There had surely been a conspiracy, Ben Trefon thought, but a conspiracy to draw the teeth of the warring factions on Earth. The Earth councils had raged and threatened and pleaded, and finally had gone on to fight their war as best they could, but its force was blunted as the space garrisons refused to deliver the suicidal blow. After the dust of the war had settled, those brave men in space reaped the reward of their deed as the councils on Earth turned against them in frustration and hatred. It was a bitter reward, and time did not change it. Branded as traitors, they were exiled from the planet of their birth, driven back when they attempted to come home, forced to take up a lonely, wandering life in the great emptiness of space beyond the boundaries of Earth.
This was the history of the Spacers that every Spacer knew: the history of a group of people cast out and reviled, with cruel injustice, by a homeland that became more bitter as the years passed. And now, Ben thought sleepily, injustice was heaped upon injustice, for the outcasts could not even be left alone to live in space! There was no doubt in his mind that this was the true account of Space history… yet a nagging question remained that he could not quite answer. If this was the whole truth, then his prisoners had to be wrong. And yet he had the strange feeling that Tom and Joyce Barron, born and raised on Earth, really believed that he and his father’s house were beneath contempt, the offspring of pirates and traitors who deserved nothing more than total extermination.
And he wondered, as he drifted to sleep, if any of them, Earthmen or Spacers, really knew the whole truth.

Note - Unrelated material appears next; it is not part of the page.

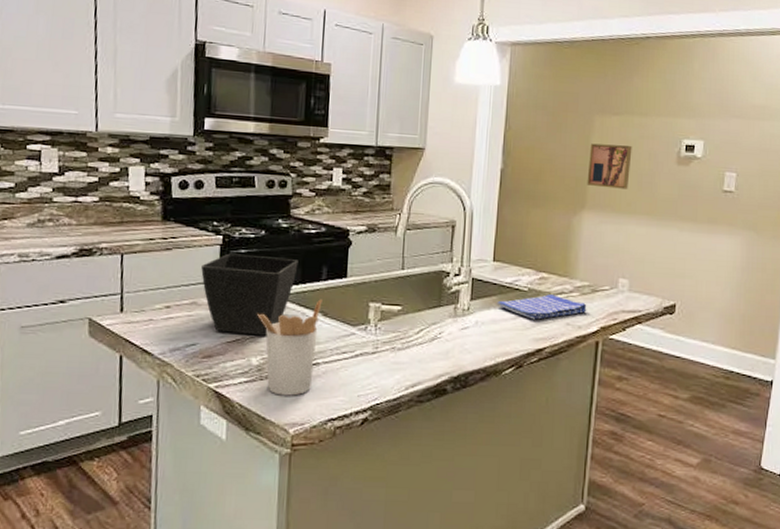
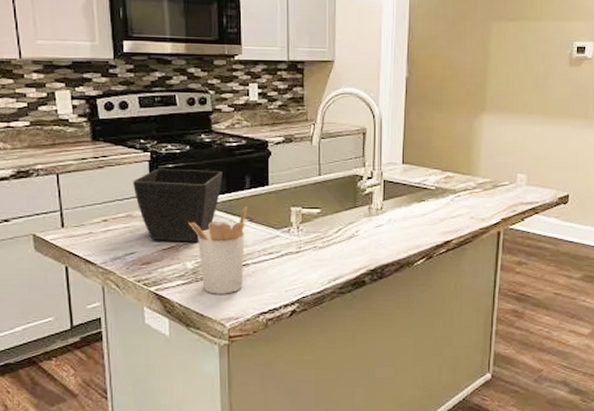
dish towel: present [497,294,587,320] -> none [407,192,489,215]
wall art: present [587,143,632,189] -> none [486,49,528,91]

He awoke with a start, the alarm bell clanging in his ears. He had had a terrible dream; a huge black space ship had been attacking, firing wave after wave of missiles that were weaving their way inexorably toward him as his own defensive shells jammed in their tubes and refused to fire. Now he leaped from the cot and crossed the cabin in three steps, his hands on the missile controls before his eyes were completely open.